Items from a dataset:
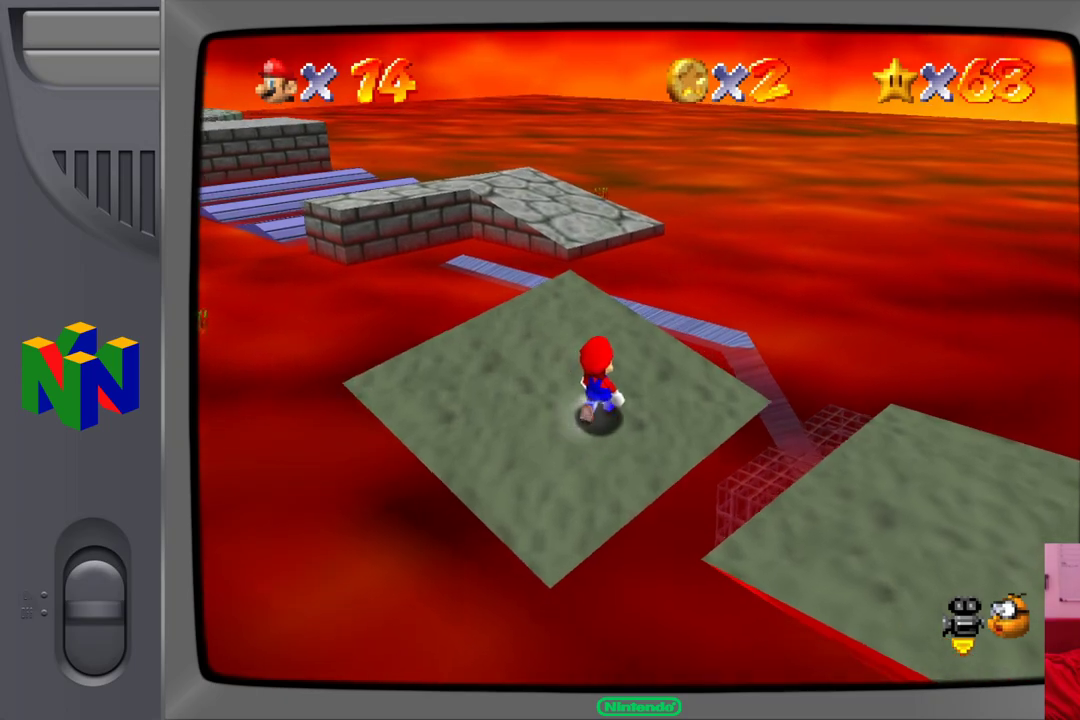
{"buttons": [], "left_stick": "center", "events": [[217, "left_stick", "center"]]}
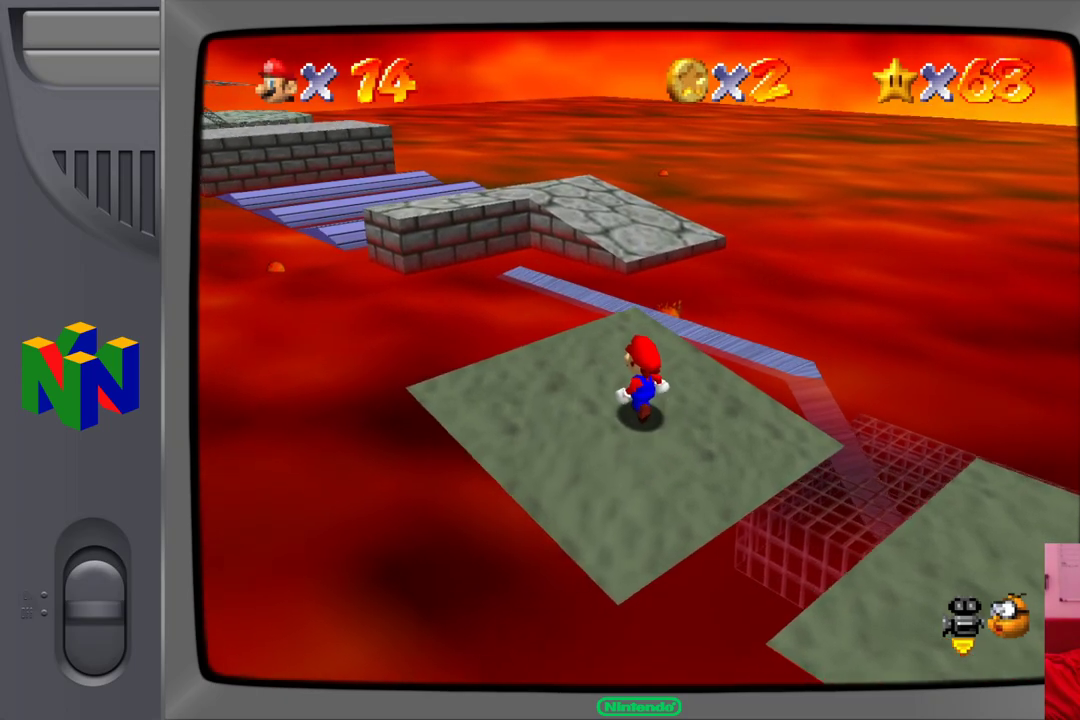
{"buttons": [], "left_stick": "center", "events": [[67, "left_stick", "up"], [217, "left_stick", "center"]]}
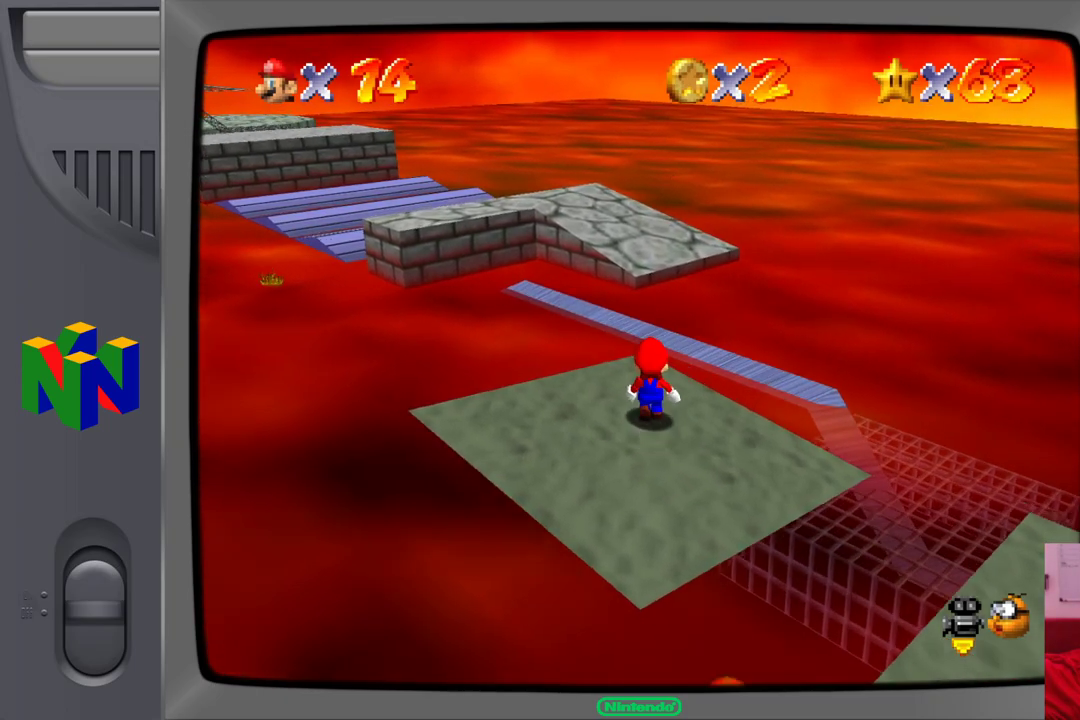
{"buttons": [], "left_stick": "down", "events": [[217, "left_stick", "down"]]}
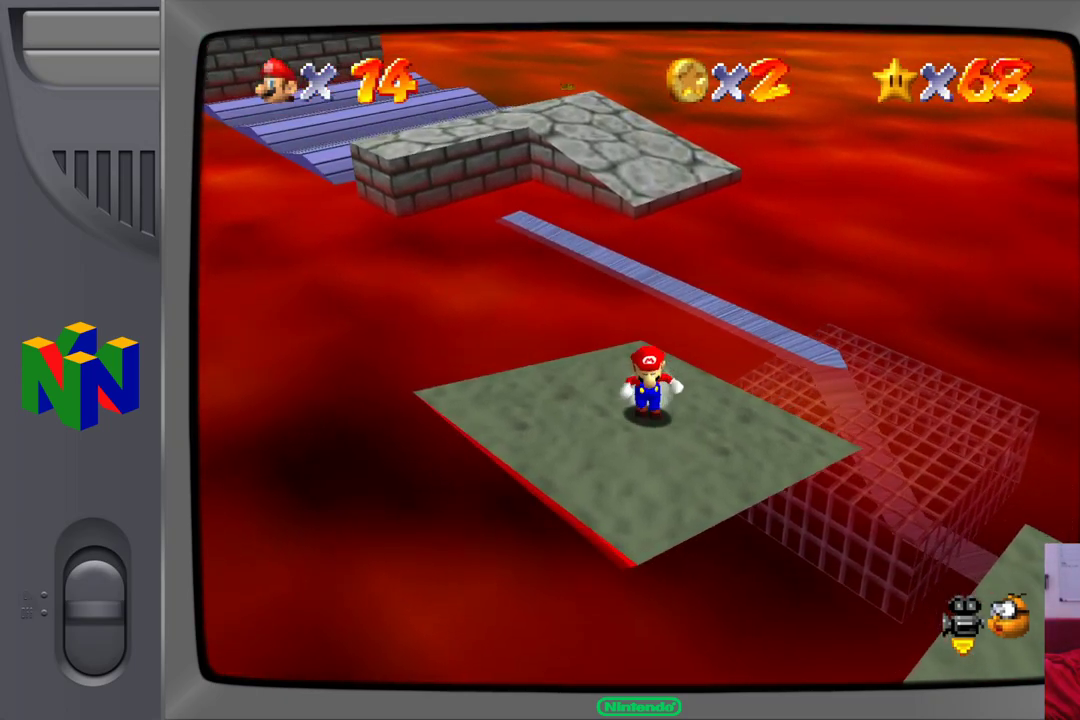
{"buttons": [], "left_stick": "up", "events": [[100, "left_stick", "up-right"], [250, "left_stick", "up"]]}
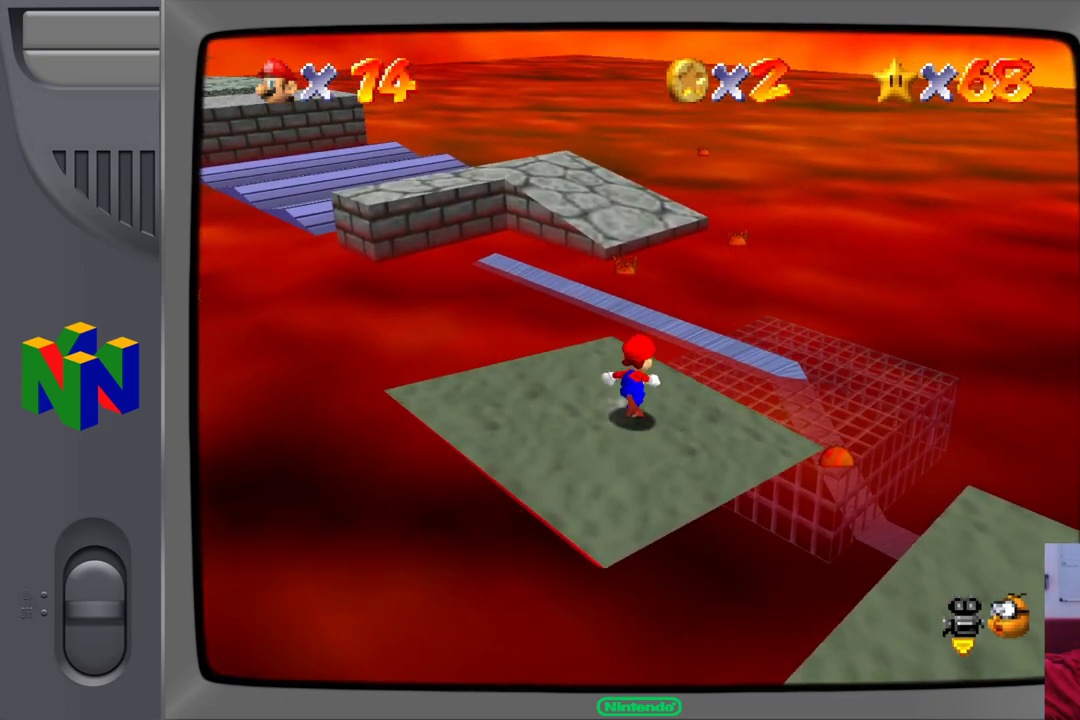
{"buttons": ["A"], "left_stick": "up-left", "events": [[133, "A", "down"], [150, "left_stick", "up-right"], [400, "left_stick", "up"], [500, "left_stick", "up-left"]]}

# [PROBLEM DESCRIPTION]
Look for the string "down" in the entries above. Copy every line that has it.

# [ANSWER TO THIS TASK]
{"buttons": [], "left_stick": "down", "events": [[217, "left_stick", "down"]]}
{"buttons": ["A"], "left_stick": "up-left", "events": [[133, "A", "down"], [150, "left_stick", "up-right"], [400, "left_stick", "up"], [500, "left_stick", "up-left"]]}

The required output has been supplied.